I’m busier than usual because I’m trying to cram three weeks of day-job work into one week because I’m going to Milford in September and I’ve set aside one week to prepare for it and one week to attend. Why so much preparation? Milford is a week of peer-group critique. There are no leaders and no followers. Fifteen writers are kettled up together in a not-so-secret location in North Wales. We each take something that we’re currently working on, up to an upper limit of 12,000 words, in one or two pieces. Mornings are free time to catch up with reading and critting. Afternoons are formal crit sessions, and evenings are social time. The standard of critique is high, but remains professional and delivered as supportively as possible. Fifteen people attend which means each one of us has to read and critique up to 168,000 words. (14 x 12,000) While it’s possible to use mornings for critiquing, it would be mad not to do as much critiquing as possible beforehand.
I attended my first Milford in 1998 before I’d ever sold a book. I had, however sold one story to a DAW anthology – which is the minimum qualification for attending Milford. The story I took later became my first published book, Empire of Dust, though it underwent many edits in the intervening years. I can say, though, that without Milford I might never have sold that first book, as my introduction to my editor came through a writer I met at Milford.
James Blish brought Milford to the UK in 1972 (it had been running in Milford Pennsylvania since 1956.) It settled in Milford on Sea to begin with, and then moved around to several different locations. It was in Devon when I first attended, but for the last 15 or 16 years it’s been at Trigonos in a tiny Welsh village called Nantlle.

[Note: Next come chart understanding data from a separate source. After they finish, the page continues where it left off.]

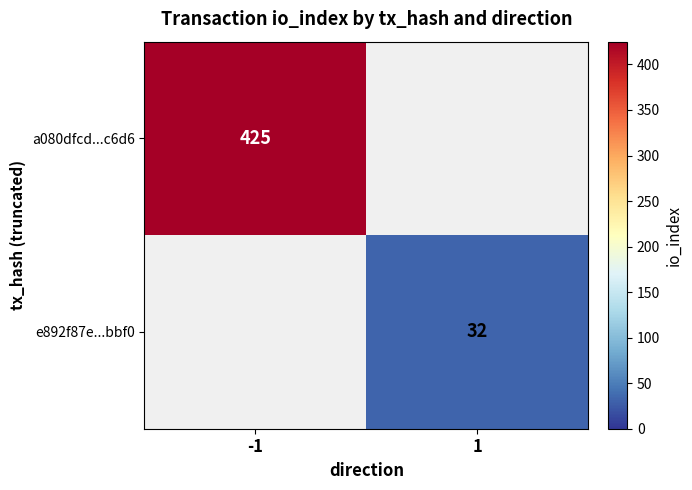

Is the value of e892f87e...bbf0 at 1 greater than the value of a080dfcd...c6d6 at -1?

No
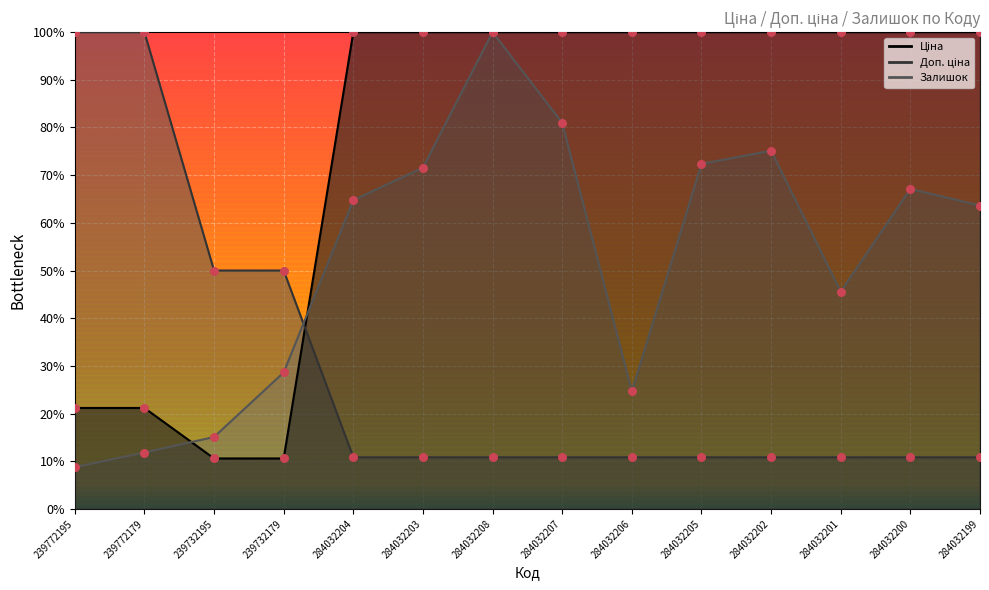

At how many categories does at least one series exceed 90?

12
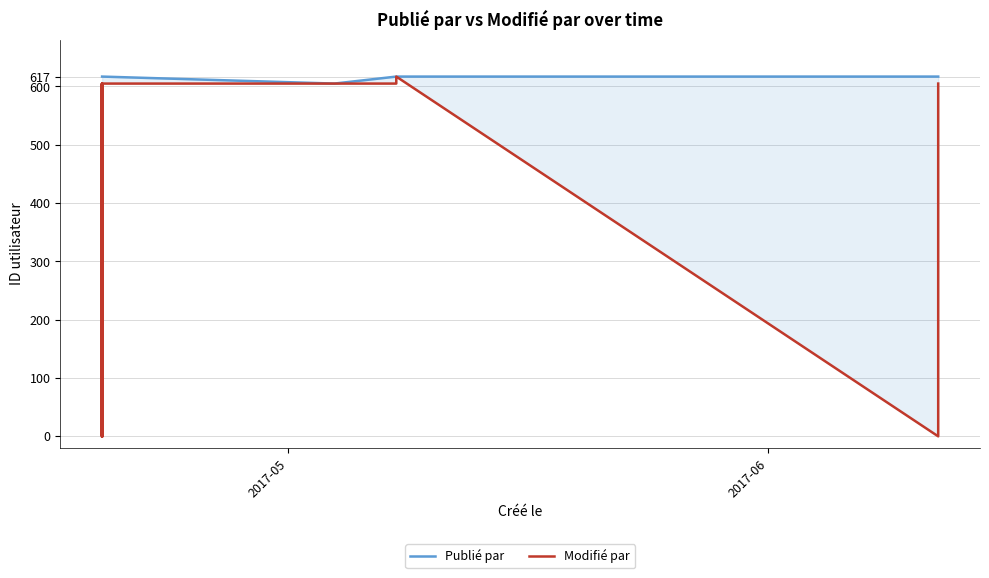

The value of Publié par at 20 is 849. True or false?

False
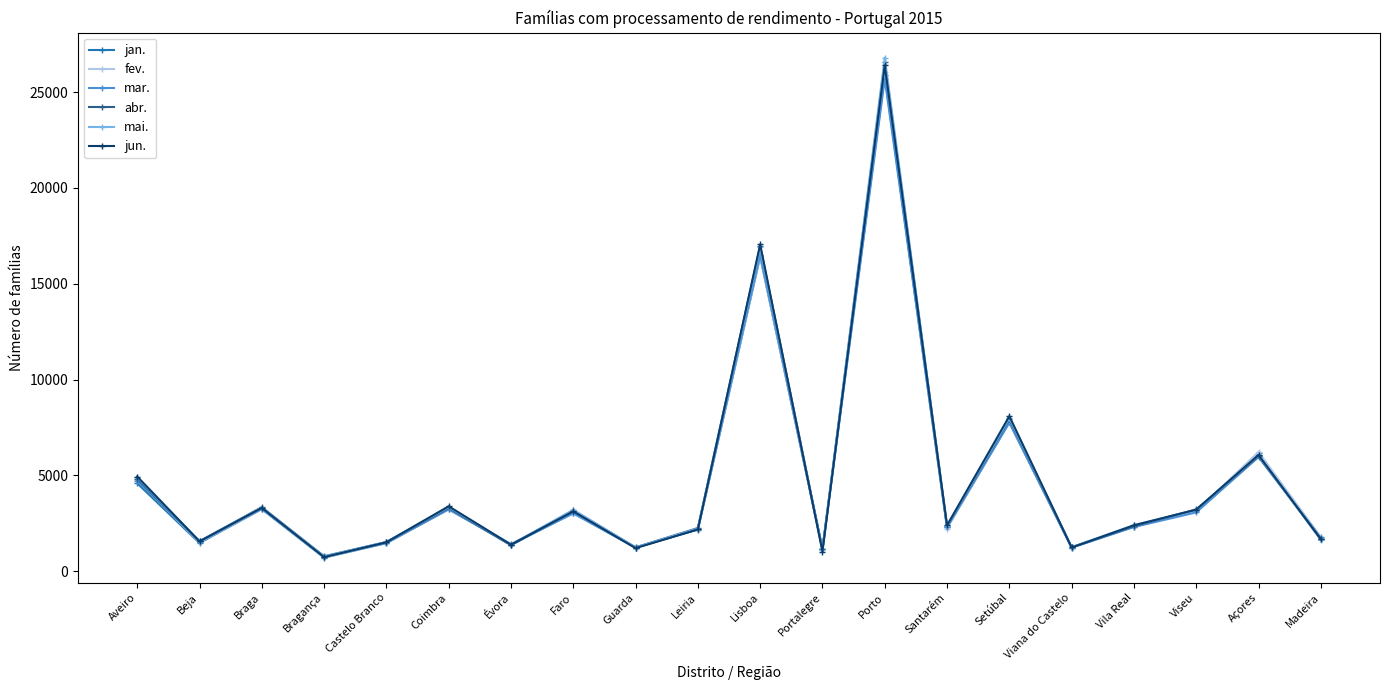

What is the value of the jan. point at the 16th from the left?

1232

Trigonos has lovely grounds and marvellous views. It even has its own lake frontage.
Many of the best known names in SF/F writing have attended including: George R.R. Martin, Anne McCaffrey, Neil Gaiman, Alastair Reynolds, Brian Aldiss, Bruce Sterling, Christopher Priest, Diana Wynne Jones, Samuel R Delany, and Liz Williams. If you write science fiction and/or fantasy, you should consider applying to attend Milford, not only for critique, but for networking, and for a jolly lovely week in the wilds of scenic Snowdonia. I’m looking forward to it, especially after last year’s covid-cancellation.